Aus der ZDv A-2630/1 "Das äußere Erschei­nungsbild der Soldatinnen und Soldaten der Bundeswehr":

"202. Die Haare von Soldaten müssen kurz geschnitten sein. Ohren und Augen dürfen nicht bedeckt sein. Das Haar ist so zu tragen, dass bei aufrechter Kopfhaltung Uniform- und Hemdkragen nicht berührt werden.
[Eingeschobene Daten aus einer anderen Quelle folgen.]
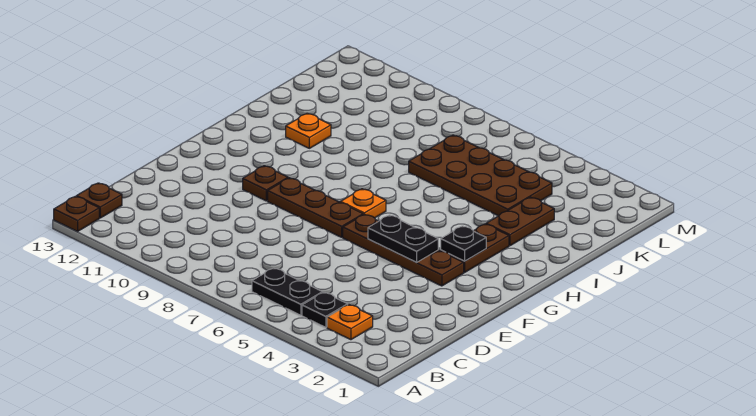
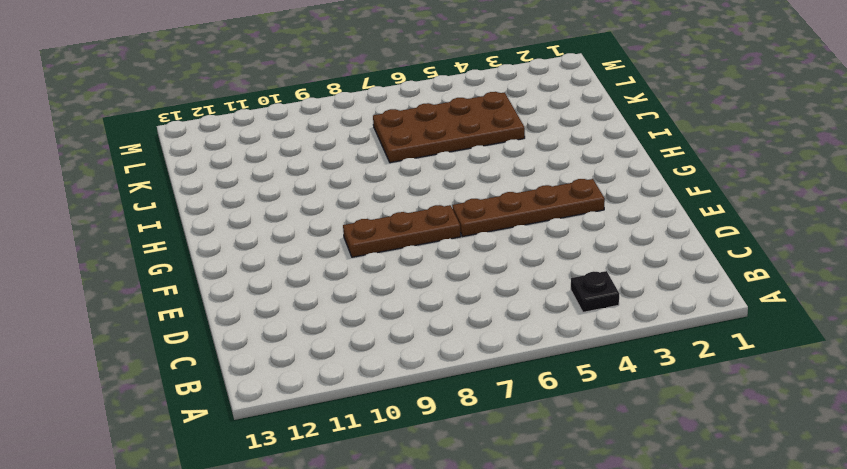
none -> brown plate A13 level 1
none -> orange plate B3 level 1
none -> black plate B5:B6 level 1

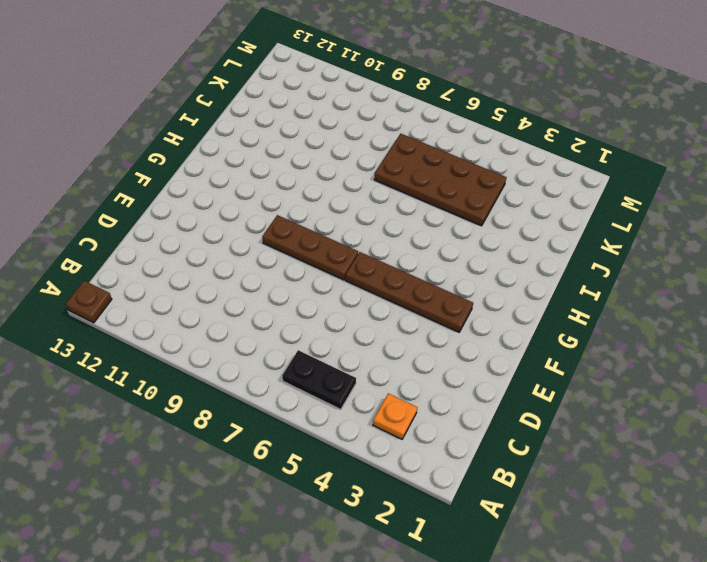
none -> black plate B4 level 1
none -> brown plate B13 level 1
none -> brown plate F10 level 1

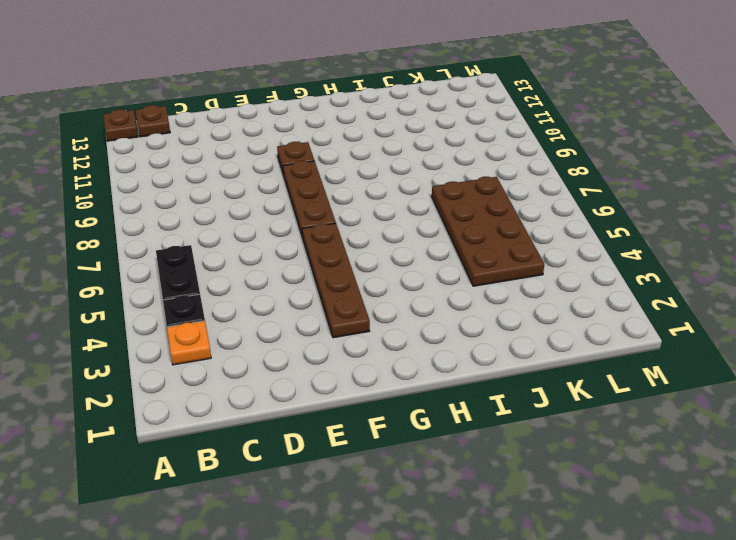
none -> brown plate G3:H3 level 1
none -> orange plate G7 level 1
none -> brown plate I3:J3 level 1

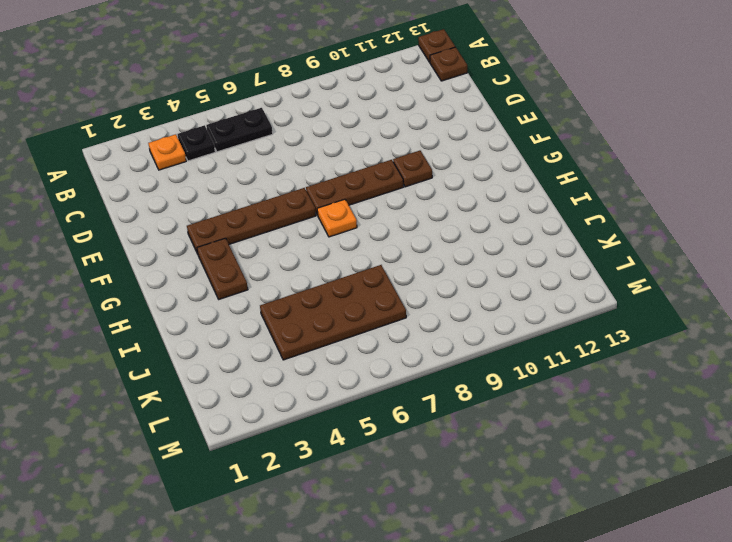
none -> brown plate I3:J3 level 1
none -> orange plate I11 level 1
none -> black plate F4:F5 level 2

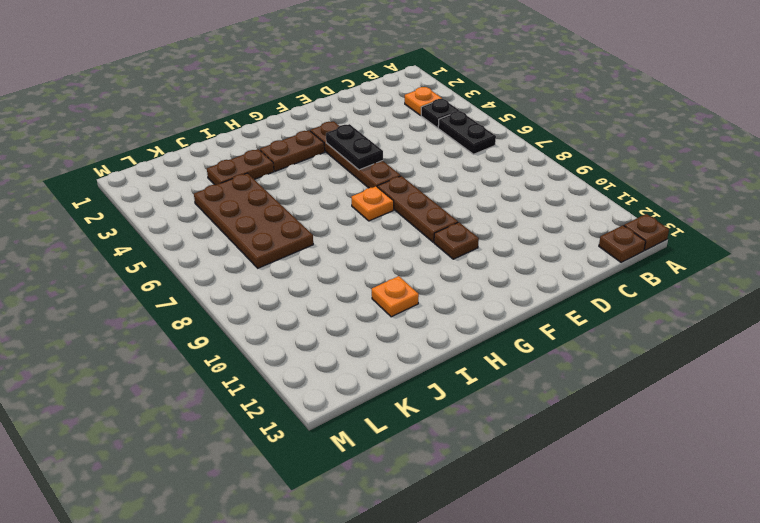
none -> black plate G3 level 2

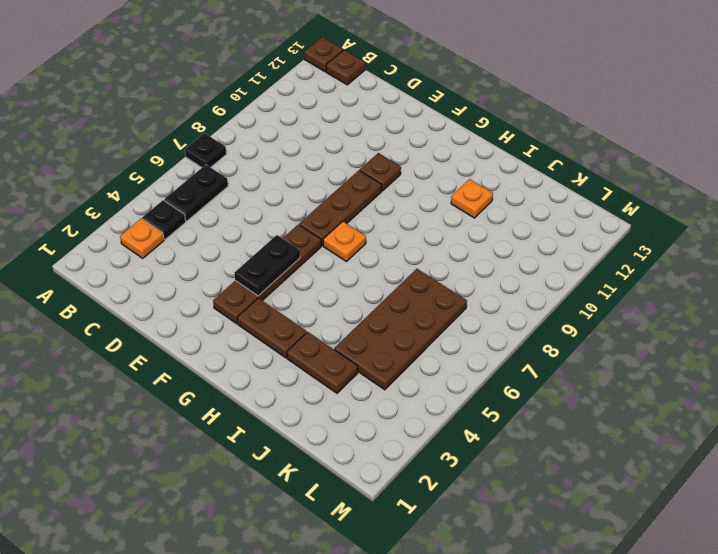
black plate A7 level 1 -> black plate G3 level 2

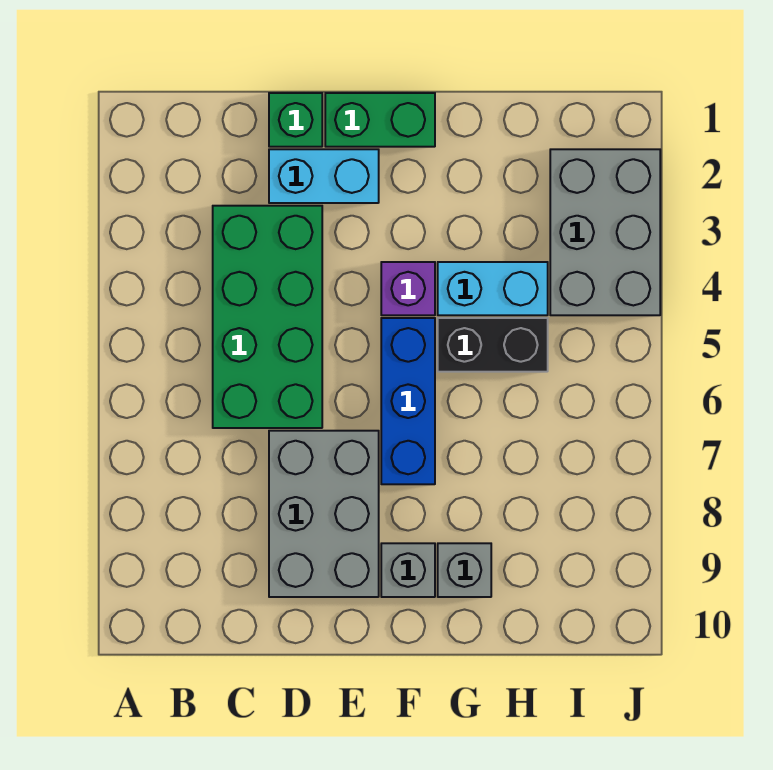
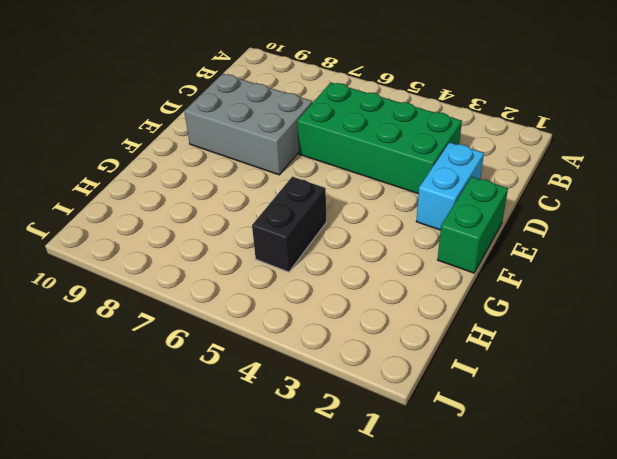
none -> green brick D1 level 1
none -> purple brick F4 level 1
none -> blue brick F5:F7 level 1

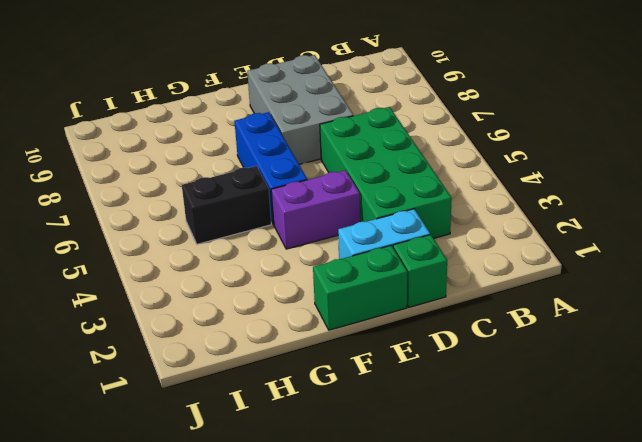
purple brick E4:F4 level 1 -> purple brick F4 level 1
none -> grey brick F9 level 1
none -> cyan brick G4:H4 level 1
none -> grey brick G9 level 1

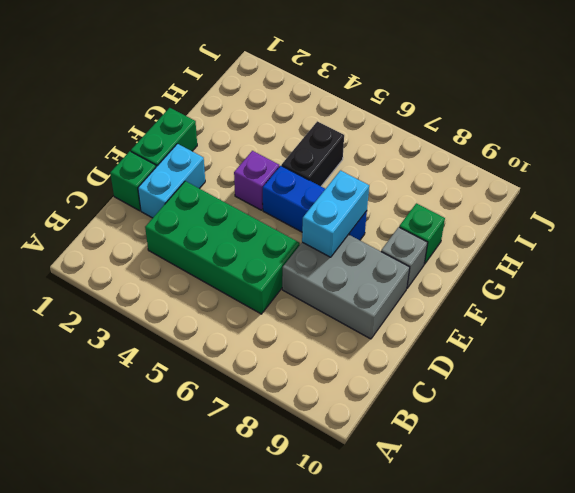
cyan brick E7:F7 level 2 -> cyan brick G4:H4 level 1
green brick G9 level 1 -> grey brick G9 level 1
none -> grey brick I2:J4 level 1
204. Die Haartracht von Soldatinnen darf die Augen nicht bedecken. Haare, die bei aufrechter Körper- und Kopfhaltung die Schulter berühren würden, sind am Hinterkopf komplett gezopft (Fußnote) auf dem Rücken oder gesteckt zu tragen. Dabei sind Form und Farbe der Haarspangen/Bänder dezent zu halten."

Die Fußnote definiert:

"Ein Zopf ist ein Haarstrang, der durch Flechten, Knüpfen oder Zusammenbinden entsteht. Auch ein offener Zopf, der durch ein Haarband am Zopfansatz zusam­men­ge­halten wird (sogenannter "Pferdeschwanz"), kann den allgemeinen Grundsatz einer "sauberen" und "gepflegten" Haartracht (Nr. 201 Satz 2) erfüllen. Dies ist im Einzelfall auch unter Beachtung der jeweiligen Haarlänge zu entscheiden."